With an apparent diameter slightly larger than Earth’s moon, it is 50 light-years in diameter. The central star EZ Canis Majoris is known to be a Wolf-Rayet star that will eventually explode. That almost certainly will not happen in our lifetimes. However, when it does it will be certainly brighter than Sirius, which is currently the brightest star in our night sky.
Photographer’s Notes: Captured in January 2023 with iOptron 8” Ritchey-Chrétien (RC) Telescope and ZWO ASI 6200 Pro color cool camera. Mount used iOptron CEM 40. Integration time 2 hours and 15 minutes using 5-minute exposures. Dark, bias and flat frames were used for calibration. Processed in PixInsight and Lightroom. (Photo: Dr. Carlos Rotellar.)
M13 is not just a cluster of stars, it is a Globular Cluster. These are different from ordinary, galactic clusters. They have far more stars and are much older. M 13’s star number some 500,000. Globulars are also relatively rare: there are only about 200 associated with the Milky Way. Globulars in our galaxy are as old as the Milky Way itself.
The colors in Dr. Rotellar’s image tell us much about stellar evolution. The hottest stars are blue, the coolest stars are orange and red. This interactive simulation from the University of Colorado will illustrate the essentials.
Globulars are very crowded places. Isaac Asimov speculated that it might not be immediately obvious to astronomers within a globular cluster that there was a greater universe beyond if the sky was awash in brilliant stars.
In 1974, as a publicity event, Dr. Frank Drake used the largest radio telescope in the world to broadcast a brief message in the direction of M13. At a distance of ~23,000 light years, it will be ~50,000 years for any reply. The message is an example of the adage that a picture is worth a thousand words. With 1,679 bits an enormous amount of information is conveyed by arranging the 1’s and 0’s into a crude image. If there is a reply, the Arecibo telescope will not be on the receiving end.
Photographer’s Notes: Captured in March 2021 with Orion 6” Ritchey- Chretien (RC) Telescope and ZWO ASI 294 Pro color camera. Mount used iOptron CEM 40. Integration time 36 minutes using 4-minute exposures. Dark, bias and flat frames were used for calibration. Processed in PixInsight and Lightroom. (Photo: Dr. Carlos Rotellar.)

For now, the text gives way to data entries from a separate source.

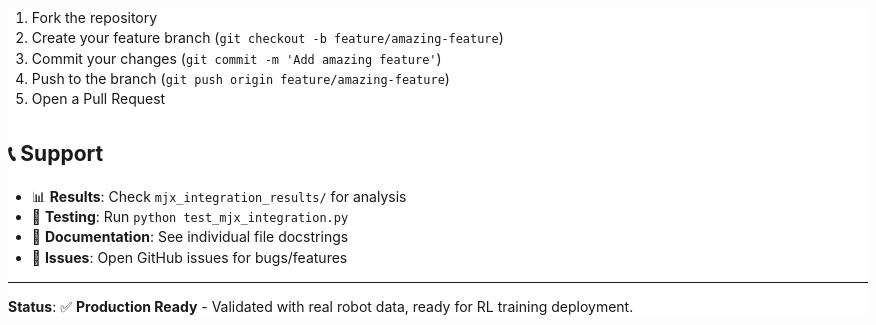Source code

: 1. Fork the repository
2. Create your feature branch (`git checkout -b feature/amazing-feature`)
3. Commit your changes (`git commit -m 'Add amazing feature'`)
4. Push to the branch (`git push origin feature/amazing-feature`)
5. Open a Pull Request

## 📞 **Support**

- 📊 **Results**: Check `mjx_integration_results/` for analysis
- 🧪 **Testing**: Run `python test_mjx_integration.py`
- 📝 **Documentation**: See individual file docstrings
- 🔧 **Issues**: Open GitHub issues for bugs/features

---

**Status**: ✅ **Production Ready** - Validated with real robot data, ready for RL training deployment.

Dr Rotellar obtained his medical degree from the University of Barcelona, Spain. After becoming a nephrologist, he spent a year in both London, England and Paris, France to further specialize. He then completed a Nephrology fellowship at Georgetown University Medical Center in Washington DC. He joined the Georgetown faculty for seven years before moving to Bowling Green, Ky to practice nephrology.
He became interested in astrophotography after the total solar eclipse in 2017. Since then, he has been taking images of the sky from his driveway.